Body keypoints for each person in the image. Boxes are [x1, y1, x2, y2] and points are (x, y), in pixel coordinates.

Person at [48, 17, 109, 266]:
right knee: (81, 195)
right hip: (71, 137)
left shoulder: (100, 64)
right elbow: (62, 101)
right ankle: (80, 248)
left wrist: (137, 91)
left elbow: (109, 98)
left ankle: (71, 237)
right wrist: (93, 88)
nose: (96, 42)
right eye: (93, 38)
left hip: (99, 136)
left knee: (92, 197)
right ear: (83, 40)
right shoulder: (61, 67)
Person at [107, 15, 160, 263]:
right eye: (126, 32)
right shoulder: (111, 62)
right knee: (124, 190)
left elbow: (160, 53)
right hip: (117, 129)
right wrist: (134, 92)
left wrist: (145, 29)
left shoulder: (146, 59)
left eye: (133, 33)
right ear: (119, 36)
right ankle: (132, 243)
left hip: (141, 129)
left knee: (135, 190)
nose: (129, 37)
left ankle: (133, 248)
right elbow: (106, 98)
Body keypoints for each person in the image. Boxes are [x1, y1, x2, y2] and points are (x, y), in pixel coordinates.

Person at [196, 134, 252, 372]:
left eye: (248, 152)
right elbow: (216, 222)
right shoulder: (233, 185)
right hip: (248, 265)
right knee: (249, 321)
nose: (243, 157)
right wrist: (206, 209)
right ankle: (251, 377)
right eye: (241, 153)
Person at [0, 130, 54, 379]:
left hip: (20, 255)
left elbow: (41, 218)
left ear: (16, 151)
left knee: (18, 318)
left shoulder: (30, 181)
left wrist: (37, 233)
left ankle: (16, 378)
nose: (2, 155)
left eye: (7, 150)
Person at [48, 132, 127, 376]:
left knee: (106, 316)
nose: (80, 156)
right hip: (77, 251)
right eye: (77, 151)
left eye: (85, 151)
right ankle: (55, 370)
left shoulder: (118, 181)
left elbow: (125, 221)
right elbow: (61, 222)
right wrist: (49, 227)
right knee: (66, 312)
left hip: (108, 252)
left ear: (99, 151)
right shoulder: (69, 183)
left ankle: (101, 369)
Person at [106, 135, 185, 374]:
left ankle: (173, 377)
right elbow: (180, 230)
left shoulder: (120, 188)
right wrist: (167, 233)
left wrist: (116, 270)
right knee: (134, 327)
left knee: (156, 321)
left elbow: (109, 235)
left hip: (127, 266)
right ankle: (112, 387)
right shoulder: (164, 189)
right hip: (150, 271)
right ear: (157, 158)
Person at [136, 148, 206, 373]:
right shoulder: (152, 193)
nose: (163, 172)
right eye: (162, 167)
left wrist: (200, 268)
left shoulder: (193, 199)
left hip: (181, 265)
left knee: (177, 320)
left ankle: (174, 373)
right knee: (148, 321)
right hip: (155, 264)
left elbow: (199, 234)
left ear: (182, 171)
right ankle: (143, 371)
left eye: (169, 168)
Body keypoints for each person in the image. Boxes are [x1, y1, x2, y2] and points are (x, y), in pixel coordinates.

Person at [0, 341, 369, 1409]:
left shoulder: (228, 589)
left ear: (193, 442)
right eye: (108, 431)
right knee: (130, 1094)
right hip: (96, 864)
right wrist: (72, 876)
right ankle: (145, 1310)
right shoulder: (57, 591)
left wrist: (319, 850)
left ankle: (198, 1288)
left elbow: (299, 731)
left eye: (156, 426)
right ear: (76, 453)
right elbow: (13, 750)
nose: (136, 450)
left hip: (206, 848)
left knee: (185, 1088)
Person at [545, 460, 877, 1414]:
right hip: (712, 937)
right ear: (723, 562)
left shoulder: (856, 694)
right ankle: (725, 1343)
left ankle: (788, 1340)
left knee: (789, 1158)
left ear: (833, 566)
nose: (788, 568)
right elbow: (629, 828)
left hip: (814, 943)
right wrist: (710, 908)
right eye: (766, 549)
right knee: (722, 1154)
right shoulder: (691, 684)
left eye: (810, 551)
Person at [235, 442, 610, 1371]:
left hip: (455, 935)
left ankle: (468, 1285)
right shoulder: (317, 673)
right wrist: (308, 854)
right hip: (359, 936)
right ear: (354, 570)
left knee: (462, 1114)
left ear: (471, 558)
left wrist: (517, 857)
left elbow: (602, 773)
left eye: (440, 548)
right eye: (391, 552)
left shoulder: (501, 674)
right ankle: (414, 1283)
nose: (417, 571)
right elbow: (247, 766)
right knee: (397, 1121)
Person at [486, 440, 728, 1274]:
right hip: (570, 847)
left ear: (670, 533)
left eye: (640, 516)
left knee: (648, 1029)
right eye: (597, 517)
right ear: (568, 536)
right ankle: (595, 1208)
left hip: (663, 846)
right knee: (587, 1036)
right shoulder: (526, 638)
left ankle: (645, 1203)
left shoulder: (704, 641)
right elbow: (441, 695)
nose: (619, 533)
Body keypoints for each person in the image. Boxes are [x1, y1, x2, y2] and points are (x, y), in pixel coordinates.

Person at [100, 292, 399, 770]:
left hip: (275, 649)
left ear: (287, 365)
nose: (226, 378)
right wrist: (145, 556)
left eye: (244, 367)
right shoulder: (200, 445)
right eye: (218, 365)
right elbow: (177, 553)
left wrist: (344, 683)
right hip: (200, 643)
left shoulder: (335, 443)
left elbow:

Activity
Could you set down, word for word, only the lines above from the line with "right ankle: (55, 370)" to the line with "left shoulder: (193, 199)", including both?

Output of the exercise
right ankle: (55, 370)
left shoulder: (118, 181)
left elbow: (125, 221)
right elbow: (61, 222)
right wrist: (49, 227)
right knee: (66, 312)
left hip: (108, 252)
left ear: (99, 151)
right shoulder: (69, 183)
left ankle: (101, 369)
Person at [106, 135, 185, 374]:
left ankle: (173, 377)
right elbow: (180, 230)
left shoulder: (120, 188)
right wrist: (167, 233)
left wrist: (116, 270)
right knee: (134, 327)
left knee: (156, 321)
left elbow: (109, 235)
left hip: (127, 266)
right ankle: (112, 387)
right shoulder: (164, 189)
right hip: (150, 271)
right ear: (157, 158)
Person at [136, 148, 206, 373]:
right shoulder: (152, 193)
nose: (163, 172)
right eye: (162, 167)
left wrist: (200, 268)
left shoulder: (193, 199)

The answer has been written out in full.